■ **EXCERPT TO READ**:
▽
Flowers is an African-American resident of Minneapolis, and Stoll is a lieutenant in the Minneapolis Police Department. In the summer of 2003, Flowers began renting a home on Knox Avenue South in Minneapolis, on the same block where Stoll lived. Neither knew of the other's identity on the block until the summer of 2004, although Stoll was aware that Flowers had a previous encounter with the police department. In September 2003, Flowers was arrested for disorderly conduct and resisting arrest, and later that year, Stoll accessed a computerized report concerning the Flowers arrest. In September 2004, after the events at issue in this lawsuit, Flowers was acquitted of the charges.
△
■ **INFORMATION PROVIDED**:
▽
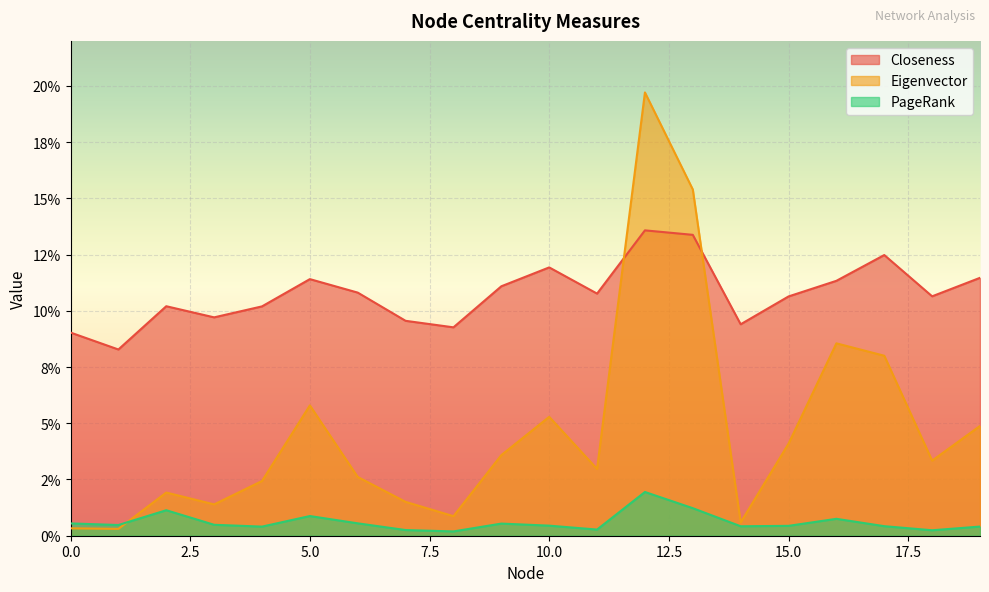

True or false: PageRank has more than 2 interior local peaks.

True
△
▽
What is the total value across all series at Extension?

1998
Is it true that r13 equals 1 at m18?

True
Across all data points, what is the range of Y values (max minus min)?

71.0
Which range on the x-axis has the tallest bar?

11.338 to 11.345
△
▽
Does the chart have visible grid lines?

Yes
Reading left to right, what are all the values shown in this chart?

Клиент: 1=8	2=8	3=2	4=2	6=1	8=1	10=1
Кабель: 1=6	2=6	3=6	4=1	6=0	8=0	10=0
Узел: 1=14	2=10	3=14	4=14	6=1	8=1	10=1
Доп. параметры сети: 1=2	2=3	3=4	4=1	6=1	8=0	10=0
△
■ **WORK ORDER 1**:
In the excerpt about Flowers and Stoll, when was Flowers acquitted of the charges?
■ **WORK ORDER 2**:
How many lines of the entries above contain the string "chart"? Case counts, so give the number only.

■ **YOUR SOLUTION 1**:
September 2004

■ **YOUR SOLUTION 2**:
2